How Barry decided what to buy
- No guiding philosophy — kept "scrubbing" his thinking to stay open.
- By the fourth or fifth acquisition, the team had built genuine expertise in product iteration and distribution.
- Overstudying a deal is a trap: too much data turns a good idea into a rejected one.
- "The killer of over-analysis is the loss of opportunity."
- Strategy is not chess: don't pre-plan every move. Stay nimble enough to recognize and orient toward opportunities as they appear.
When to spin off, not hold on
- After figuring out a business, Barry's interest waned — a signal to spin it off.
- "I don't like conglomerates. They're inefficient. You're the false daddy allocating capital."
- Companies are healthiest when independent and focused solely on their own goals.
- IAC spun off nine companies, including Home Shopping Network, Ticketmaster, and LendingTree (2008 alone).
- IAC operated less as a conglomerate and more as an incubator: hatching ideas for exactly as long as Barry's learning sustained.

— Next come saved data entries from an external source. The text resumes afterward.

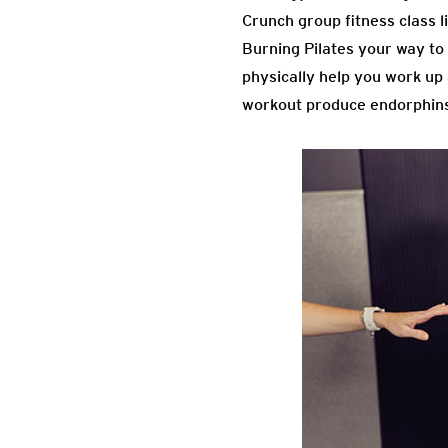
Crunch group fitness class l
Burning Pilates your way to 
physically help you work up
workout produce endorphins 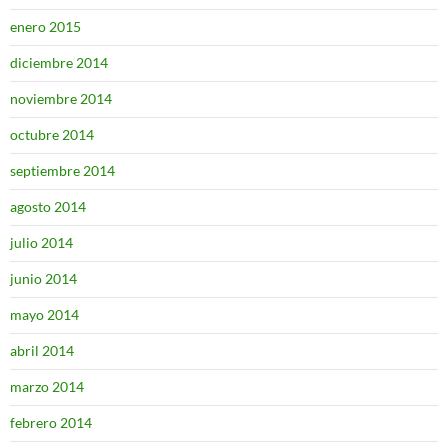
enero 2015
diciembre 2014
noviembre 2014
octubre 2014
septiembre 2014
agosto 2014
julio 2014
junio 2014
mayo 2014
abril 2014
marzo 2014
febrero 2014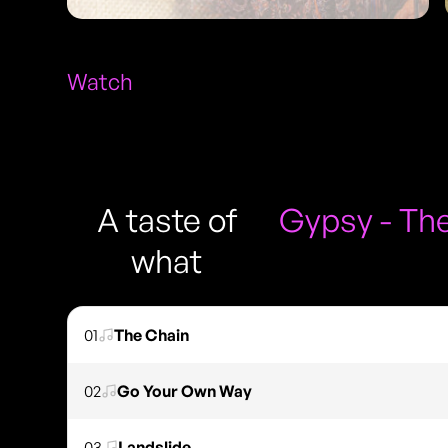
Watch
A taste of
Gypsy - The
what
01
The Chain
02
Go Your Own Way
03
Landslide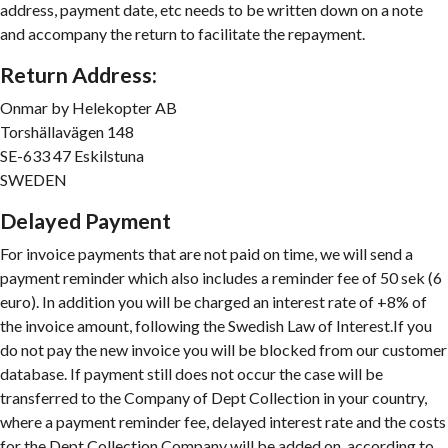
address, payment date, etc needs to be written down on a note
and accompany the return to facilitate the repayment.
Return Address:
Onmar by Helekopter AB
Torshällavägen 148
SE-633 47 Eskilstuna
SWEDEN
D
elayed Payment
For invoice payments that are not paid on time, we will send a
payment reminder which also includes a reminder fee of 50 sek (6
euro). In addition you will be charged an interest rate of +8% of
the invoice amount, following the Swedish Law of Interest.If you
do not pay the new invoice you will be blocked from our customer
database. If payment still does not occur the case will be
transferred to the Company of Dept Collection in your country,
where a payment reminder fee, delayed interest rate and the costs
for the Dept Collection Company will be added on, according to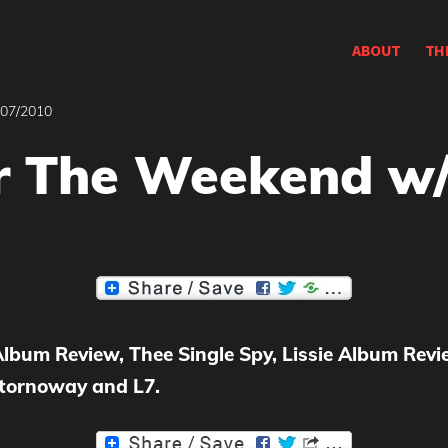
ABOUT
TH
/07/2010
r The Weekend w/
 Album Review,
Thee Single Spy,
Lissie Album Revie
Stornoway and L7.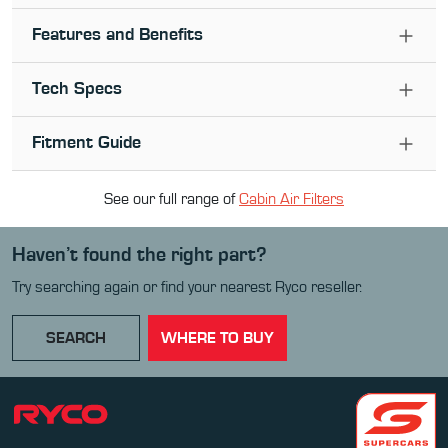
Features and Benefits
Tech Specs
Fitment Guide
See our full range of
Cabin Air Filter
s
Haven’t found the right part?
Try searching again or find your nearest Ryco reseller.
SEARCH
WHERE TO BUY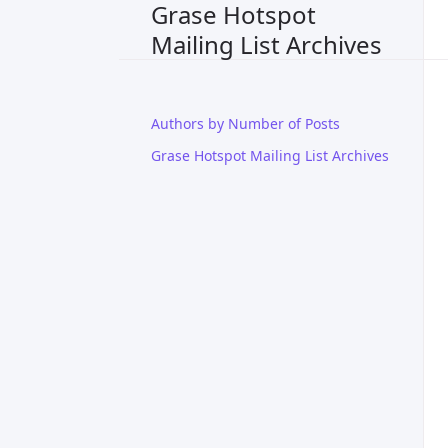
Grase Hotspot
Mailing List Archives
Authors by Number of Posts
Grase Hotspot Mailing List Archives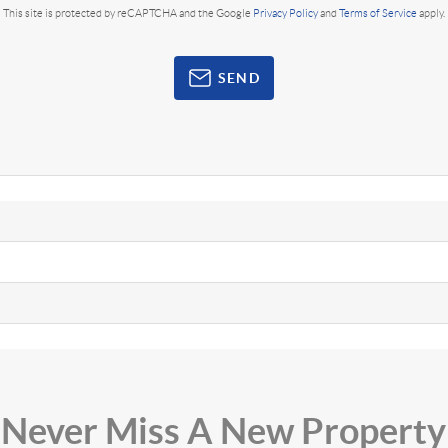
This site is protected by reCAPTCHA and the Google
Privacy Policy
and
Terms of Service
apply.
SEND
Never Miss A New Property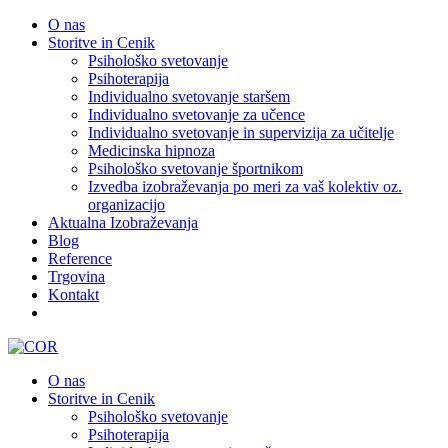
O nas
Storitve in Cenik
Psihološko svetovanje
Psihoterapija
Individualno svetovanje staršem
Individualno svetovanje za učence
Individualno svetovanje in supervizija za učitelje
Medicinska hipnoza
Psihološko svetovanje športnikom
Izvedba izobraževanja po meri za vaš kolektiv oz.
organizacijo
Aktualna Izobraževanja
Blog
Reference
Trgovina
Kontakt
O nas
Storitve in Cenik
Psihološko svetovanje
Psihoterapija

Developing talent: the deep-end method
- Barry's rule: hiring people into senior positions from outside is failure.
- Hire young and inexperienced — then throw them into roles that exceed their current ability.
- Development rarely happens without the person first floundering.
- Dara Khosrowshahi: joined as junior analyst, made CFO of a division, later CEO of Expedia for 13 years, then CEO of Uber.
- Dara's own reflection: "When you get an opportunity like that, you say yep, and you figure it out."
- Knowingly accepting what you don't know is what separates infinite learners from the rest.
Reading people the way you read markets
- Barry listened for every angle — high fidelity, no editorial — to read employees as closely as he read businesses.
- That listening reveals traits others miss.
- Margaret Heffernan: dividing people into stars and foot soldiers is a mistake. In some circumstances, anyone is a star; context determines performance.
- The right question isn't "is this person a superstar?" but "is this person right for this assignment?"
- Even great talent is context-dependent: the same person can be a dazzling supporting actor or a lead, depending on the film.
Letting go of talent
- When top people outgrow their role, holding on is the wrong move.
- Barry's letter on Dara leaving for Uber: "It will be to my great regret, but also my blessing."
- Releasing talent gracefully turns departures into alliances.
- The learn-to-unlearn loop applies to people too: update your model of each employee continuously.